Un dinosaure de la taille d’un poulet bouleverse l’arbre évolutif des théropodes
Il mesurait à peine 45 cm, pesait l’équivalent d’un gros coq, et pourtant il vient de plonger la paléontologie dans le désordre. Retrouvé en 2014 dans les sédiments de la Patagonie argentine, un petit théropode du Crétacé supérieur vient de livrer son secret dix ans plus tard : il est le chaînon manquant d’un groupe d’une énigme vieille de 95 millions d’années. Nature publie ce jour l’analyse complète de ses os presque intacts, et la hiérarchie des dinosaures carnivores s’en retrouve chamboulée.
Un fossile trop complet pour être honnête
Le crâne est là. Les vertèbres aussi. Même les phalanges de ses minuscules bras sont parfaitement articulées. Rarement un spécimen aussi petit a résisté au temps avec une telle fidélité. Les chercheurs – une coalition d’Américains, d’Argentins et de Chinois – n’ont pas caché leur incrédulité : « On a d’abord cru à un juvénile d’Alvarezsaurus, raconte le Dr Ricardo López, mais les sutures crâniennes fermées et la texture osseuse adulte ont tué l’hypothèse. »
Il fallait un nom. Ils l’ont baptisé Haolong dongi, « dragon de l’est » en mandarin, clin d’œil au financement chinois de la mission. Le sobriquet est resté entre eux ; le véritable tremblement, c’est la place qu’il occupe dans la phylogénie.

Les bras courts avant les bras très courts
Les alvaresauriens sont connus pour leurs avant-bras réduits à une simple massue osseuse, utile sans doute pour déchirer les nids de termites. Haolong n’a pas franchi ce stade : ses métacarpiens sont allongés, ses doigts encore fonctionnels, mais la réduction commence. « C’est le moment où le projet corporel bascule, résume la paléontologue britannique Emma Dunne. On voit la sélection opérer en direct : moins d’os, plus de force concentrée. »
Le bassis, lui, est déjà spécialisé : ilre puissants muscles caudaux témoignent d’un équilibre bipède rigide, typique des sprinters du Crétacé. Résultat : un hybride entre le modèle ancestral et la version ultra-streamline qui suivra.

Dents de lait, estomac de granivore
Surprise suivante : l’usure des dents n’a rien de carnivore. Les couronnes sont plates, striées, idéales pour pulvériser des graines. Des micro-fossiles de pollens retrouvés dans les fèces fossilisées adjacentes confirment l’hypothèse : Haolong bouffait des plantes, au moins saisonnièrement. Une omnivorie précoce qui précède de 25 millions d’années la vague d’herbivorisme documentée chez ses cousins oviraptorosaures.
Cette plasticité alimentaire pourrait expliquer sa survie dans un écosystème déjà saturé de petits prédateurs. « Quand tout le monde chasse, mieux vaut manger des noix », résume López, moitié sérieux, moitié provocateur.

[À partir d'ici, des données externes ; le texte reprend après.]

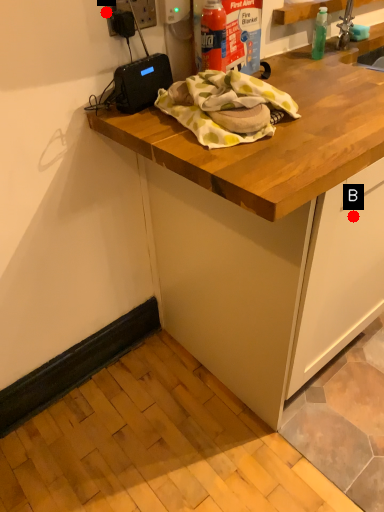
Question: Two points are circled on the image, labeled by A and B beside each circle. Which of the following is the closest to the observer?

Choices:
 (A) A is closer
 (B) B is closer

Answer: (B)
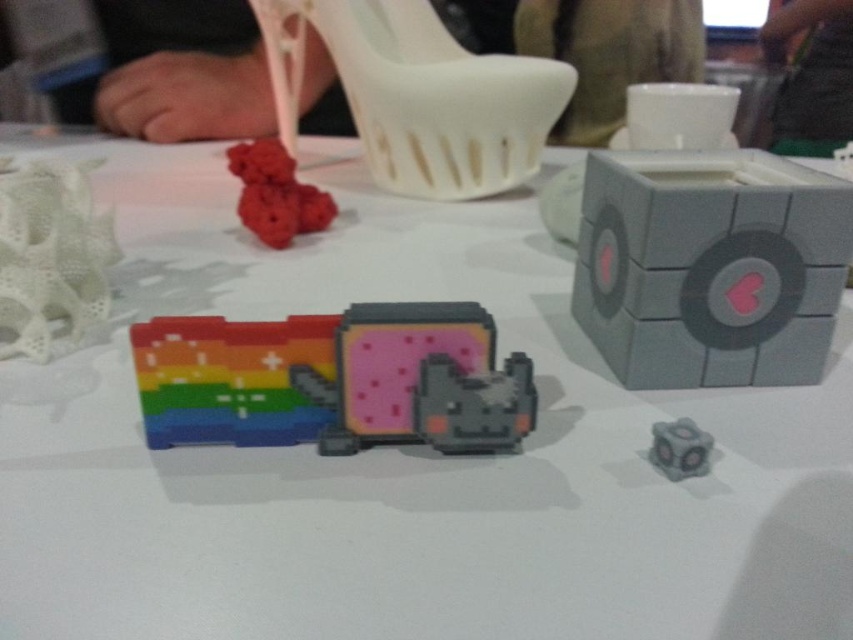
You are an artist trying to arrange these objects for a photo shoot. You want to place a new, smaller cube between the gray matte cube at center right and the white matte sculpture at left. Based on their heights, which object should the new cube be closer to?

The new cube should be closer to the white matte sculpture at left because the gray matte cube at center right is taller than the white matte sculpture at left, so the smaller cube would need to be placed closer to the shorter object to maintain visual balance.

You are organizing a display and need to stack items vertically. You have a white matte shoe at upper center and a white matte sculpture at left. Which item should you place at the bottom to ensure stability?

You should place the white matte shoe at upper center at the bottom because it has a greater height than the white matte sculpture at left, providing a more stable base.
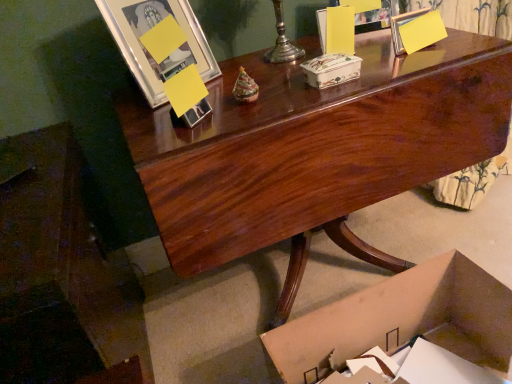
What is the approximate width of glossy wood desk at center?

It is 24.07 inches.

Find the location of a particular element. The image size is (512, 384). glossy wood desk at center is located at coordinates (315, 150).

How much space does matte silver picture frame at upper center, the second picture frame viewed from the front, occupy vertically?

The height of matte silver picture frame at upper center, the second picture frame viewed from the front, is 14.06 centimeters.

L’arbre évolutif se réécrit en douze pages
L’analyse cladistique publiée par Naturedéplace six branches entières des théropodes. Les alvaresauriens ne sont plus un groupe-frère des ornithomimosaures, mais une lignée australe plus ancienne, séparée dès le Jurassique supérieur. Conséquence : certaines innovations – réduction du bras, allongement du tarse, canalisation du métabolisme – apparaissent, disparaissent, renaissent. L’évolution n’a pas dessiné une ligne, elle a griffonné.
Le chronogramme ajusté place la divergence à 105 Ma, repoussant de huit millions d’années l’origine du clade. « C’est comme si on découvrait un oncle inconnu qui vous force à revoir toute la généalogie familiale », commente Dunne.

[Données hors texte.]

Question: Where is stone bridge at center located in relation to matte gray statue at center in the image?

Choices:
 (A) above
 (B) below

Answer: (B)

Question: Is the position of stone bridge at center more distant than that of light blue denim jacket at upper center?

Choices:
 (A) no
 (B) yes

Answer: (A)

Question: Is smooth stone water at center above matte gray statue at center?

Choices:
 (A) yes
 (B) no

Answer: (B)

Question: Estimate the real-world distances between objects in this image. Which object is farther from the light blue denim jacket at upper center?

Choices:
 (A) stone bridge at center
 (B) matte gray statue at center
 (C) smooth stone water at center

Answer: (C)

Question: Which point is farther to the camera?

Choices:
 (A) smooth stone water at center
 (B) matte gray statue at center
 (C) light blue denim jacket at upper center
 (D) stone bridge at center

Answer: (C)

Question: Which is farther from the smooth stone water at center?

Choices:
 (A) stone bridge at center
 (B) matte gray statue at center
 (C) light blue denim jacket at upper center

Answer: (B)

Le prochain coup de pioche
Si un spécimen aussi complet a dormi dix ans dans un tiroir de Trelew, imaginez ce que recèlent encore les couches rouges de la formation Portezuelo. Le gisement a livré seulement 4 % de sa surface. Avec les nouvelles bourses argentines coupées à la machette, les paleontologues locaux lancent un appel aux institutions privées : financer une campagne avant que l’érosion n’emporte le reste.
Car le message est clair : nous ne connaissons pas encore la moitié de l’histoire des dinosaures. Chaque fossile complet oblige à réimprimer les manuels. Haolong dongi en est la preuve vivante… ou plutôt la preuve morte, mais dévastatrice.